Acaba senin de bu şahıstan elde ettiğin bir menfaat mi
vardı? Videonun, alacak verecek meselesi üzerinden bir şantaj sonucu
yayınlandığı iddiası var. Yoksa sen de o şantaj çetesinin bir parçası mısın?
Kürşat Ayvatoğlu, ortaya çıkan görüntülerinden dolayı
benim gözümde de suçludur. Ancak bu suç, onun AK Parti ile olan ilişkisine bağlı
bir suç olmadığı için siyâsî değildir. Aynen CHP içindeki taciz suçu
işleyenleri siyâsî suç işlemiş olarak görmediğim gibi… Dolayısıyla bizim de ne
zanlıyı, ne de AK Parti’yi aklamaya çalışma gibi bir misyonumuz olamaz.

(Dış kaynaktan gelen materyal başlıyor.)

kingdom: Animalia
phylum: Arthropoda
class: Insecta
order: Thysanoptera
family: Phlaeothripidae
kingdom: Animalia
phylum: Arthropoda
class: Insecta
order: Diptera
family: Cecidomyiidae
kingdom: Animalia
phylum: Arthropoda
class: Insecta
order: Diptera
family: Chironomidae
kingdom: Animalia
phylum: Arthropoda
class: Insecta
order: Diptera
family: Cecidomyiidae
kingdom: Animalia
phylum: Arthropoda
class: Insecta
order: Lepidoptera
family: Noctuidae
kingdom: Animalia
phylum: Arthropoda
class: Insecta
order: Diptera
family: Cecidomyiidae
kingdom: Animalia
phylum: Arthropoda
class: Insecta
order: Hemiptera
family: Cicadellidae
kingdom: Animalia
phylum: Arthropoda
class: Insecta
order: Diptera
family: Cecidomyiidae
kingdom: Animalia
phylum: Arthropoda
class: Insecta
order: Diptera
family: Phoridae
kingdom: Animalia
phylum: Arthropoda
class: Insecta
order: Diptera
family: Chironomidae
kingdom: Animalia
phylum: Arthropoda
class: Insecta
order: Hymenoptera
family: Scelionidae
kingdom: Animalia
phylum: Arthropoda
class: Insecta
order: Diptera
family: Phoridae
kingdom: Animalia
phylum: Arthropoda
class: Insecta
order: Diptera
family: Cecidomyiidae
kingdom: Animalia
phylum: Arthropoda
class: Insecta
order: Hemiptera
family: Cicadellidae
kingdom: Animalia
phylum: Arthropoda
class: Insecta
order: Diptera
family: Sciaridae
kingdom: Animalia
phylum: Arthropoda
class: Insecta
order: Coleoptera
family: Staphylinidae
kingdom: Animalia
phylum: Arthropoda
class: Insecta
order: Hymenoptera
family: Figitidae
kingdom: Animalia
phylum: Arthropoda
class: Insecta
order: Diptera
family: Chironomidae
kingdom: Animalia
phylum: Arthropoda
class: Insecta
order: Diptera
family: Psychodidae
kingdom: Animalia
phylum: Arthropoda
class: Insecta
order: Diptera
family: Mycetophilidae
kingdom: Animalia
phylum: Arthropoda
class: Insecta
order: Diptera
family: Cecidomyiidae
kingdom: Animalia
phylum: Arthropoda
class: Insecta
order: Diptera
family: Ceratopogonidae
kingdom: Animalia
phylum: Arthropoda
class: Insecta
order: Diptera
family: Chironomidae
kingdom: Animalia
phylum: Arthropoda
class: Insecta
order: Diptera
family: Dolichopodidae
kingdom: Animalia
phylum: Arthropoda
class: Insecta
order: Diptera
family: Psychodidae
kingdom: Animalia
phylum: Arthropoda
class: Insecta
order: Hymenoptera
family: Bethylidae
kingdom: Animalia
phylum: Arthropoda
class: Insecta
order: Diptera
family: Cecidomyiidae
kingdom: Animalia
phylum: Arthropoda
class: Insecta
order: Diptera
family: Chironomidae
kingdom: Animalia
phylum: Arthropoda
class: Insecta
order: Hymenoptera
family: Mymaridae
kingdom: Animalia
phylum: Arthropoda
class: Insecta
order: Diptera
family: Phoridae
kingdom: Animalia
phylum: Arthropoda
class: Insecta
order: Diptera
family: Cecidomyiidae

Kastamonu Belediyesi geçmişine ait iddialar ise zamanlaması itibarıyla manidar olsa da araştırılacaktır diye düşünüyorum. Ama ısrarla söylüyorum ki, kendi belediyelerindeki belgelenmiş yolsuzlukları bile görmezden gelenlerin, bir büro personeli üzerinden AK Parti’yi hırpalama çabası ahlâkî değildir.